Steve Nilson points out that alignment is not only about structure. It is also about how teams work together day to day. “Strong access performance comes down to governance and partnership,” he said. “It depends on whether teams feel like they are part of the solution or simply executing someone else’s plan.”
When teams feel ownership, they are more likely to collaborate, share accountability, and stay focused on the broader outcome.
The organizations that get access right have the right people at the table. More importantly, those people are aligned and working together toward the same outcome.
STEVE NILSONManaging Director, Access + Experience
From Silos to the Patient Journey
Patients do not experience access as a series of disconnected steps. They experience it as a journey that includes scheduling, registration, clinical care, and follow-up. In many organizations, these steps are managed independently. Each function focuses on its own responsibilities and metrics, often without full visibility into what happens before or after.

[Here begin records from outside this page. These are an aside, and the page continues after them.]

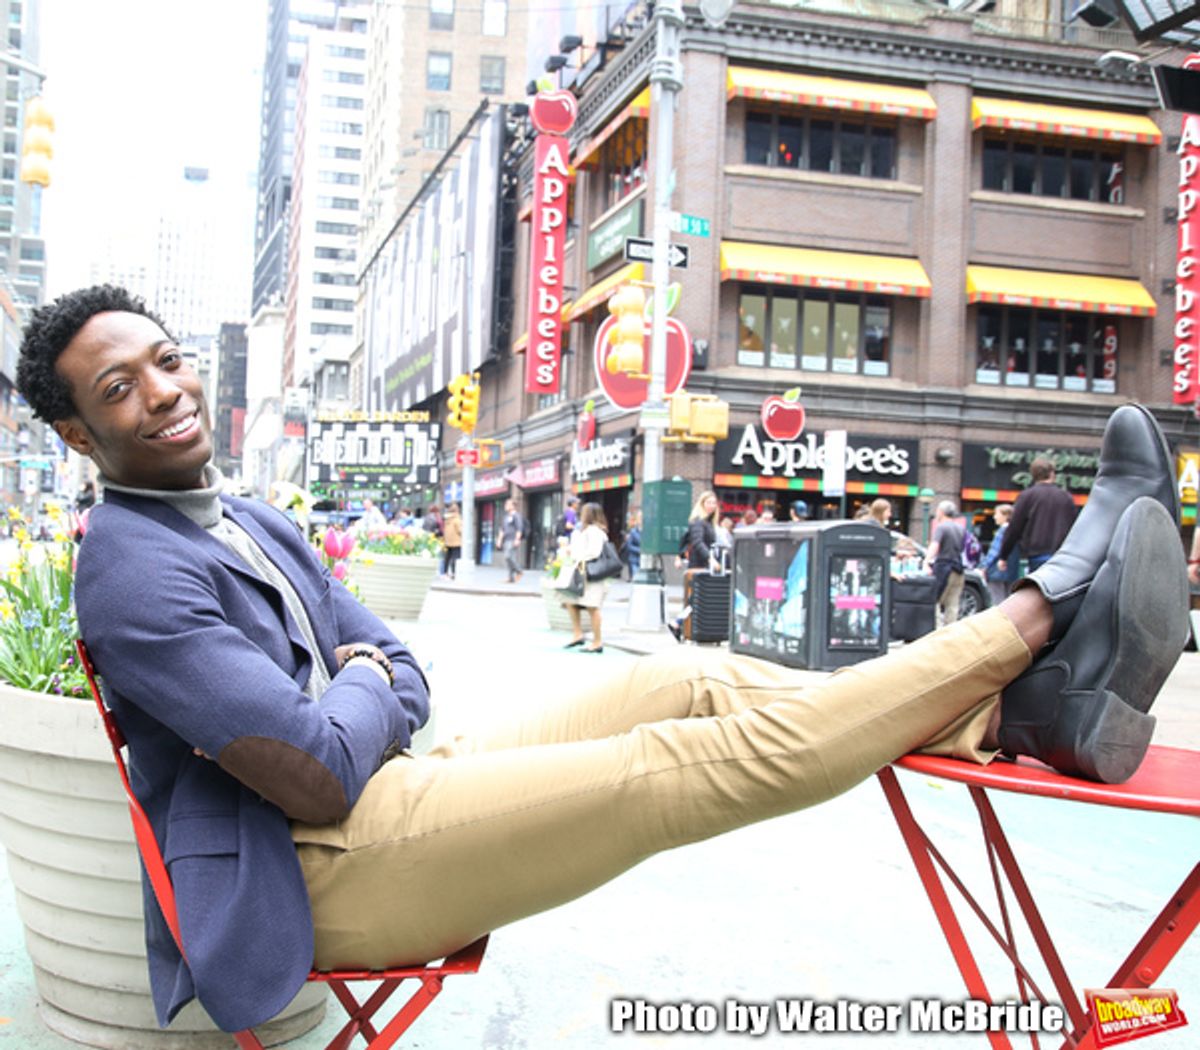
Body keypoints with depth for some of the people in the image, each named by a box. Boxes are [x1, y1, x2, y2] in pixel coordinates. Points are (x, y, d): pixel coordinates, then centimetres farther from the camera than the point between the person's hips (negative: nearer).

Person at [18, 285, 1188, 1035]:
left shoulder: (248, 522, 15)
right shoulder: (129, 571, -16)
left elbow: (401, 678, 16)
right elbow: (317, 779, -24)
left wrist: (364, 689, -6)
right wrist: (364, 685, -4)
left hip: (377, 793, 9)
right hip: (334, 868, -9)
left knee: (683, 679, -4)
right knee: (723, 756, -17)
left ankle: (1029, 705, -3)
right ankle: (1043, 616, -7)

This fragmented view creates gaps in the patient experience. Scheduling may be efficient, but patients may still struggle to see the right provider at the right time. Information may not flow consistently between teams. Delays in one part of the process can affect the entire journey.
Improving access requires a more connected view. Organizations need to understand how each touch point contributes to the overall experience and how decisions in one area affect outcomes in another.

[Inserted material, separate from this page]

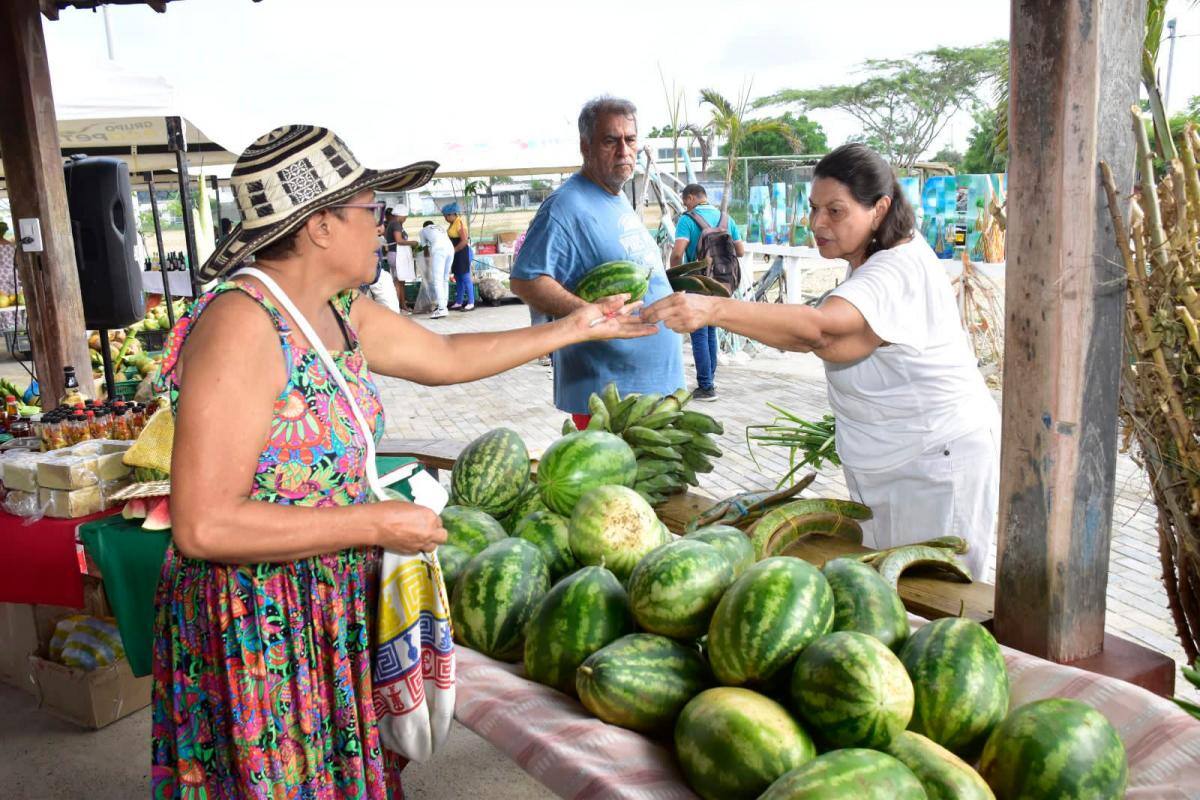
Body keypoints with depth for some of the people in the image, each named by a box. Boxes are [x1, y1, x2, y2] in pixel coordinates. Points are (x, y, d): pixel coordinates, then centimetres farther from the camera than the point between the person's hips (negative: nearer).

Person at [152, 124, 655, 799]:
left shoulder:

This shift also requires a change in mindset. Teams need to look beyond their immediate roles and understand how their work fits into the broader system. That perspective helps reinforce shared accountability and more consistent outcomes.
Governance and Accountability Still Lag
As access has risen in importance, governance structures have not always kept pace. Responsibility for access strategy is often spread across operations, IT, clinical teams, and digital functions. Without clear coordination, decision-making can slow and accountability can become unclear.
These challenges are not always visible at the outset. Organizations may begin with strong alignment; but without ongoing reinforcement, that alignment can weaken over time. Sustaining progress requires more than initial agreement. It requires clear ownership, defined decision-making structures, and consistent communication across teams.
Organizations that are further along in access transformation take a more deliberate approach. They bring together the right stakeholders, clarify roles, and create mechanisms to maintain alignment over time.
Building a Stronger Foundation
Access transformation does not begin with technology or process redesign. It begins with how people align, collaborate, and take ownership of outcomes.
Organizations that are making progress tend to focus on a few key areas:
- Define access consistently across the enterprise
Ensure all teams are working from the same understanding of access and success.
- Align goals and metrics across functions
Connect departmental performance to shared enterprise outcomes.
- Establish clear governance and ownership
Create structure and accountability that span operations, clinical, digital, and IT.
- Reinforce alignment over time
Treat access as an ongoing capability that requires continuous attention and adjustment.
The Foundation for What Comes Next
Health systems are continuing to invest in digital tools, process improvements, and data-driven capabilities to improve access. These efforts are important, but their impact depends on the strength of the foundation underneath them.
That foundation is built through alignment, shared accountability, and a clear understanding of how people across the organization contribute to access. Organizations that invest in this foundation are better positioned to translate strategy into execution and sustain progress over time.
Access starts with people. For health systems looking to move from ambition to impact, that is where transformation begins.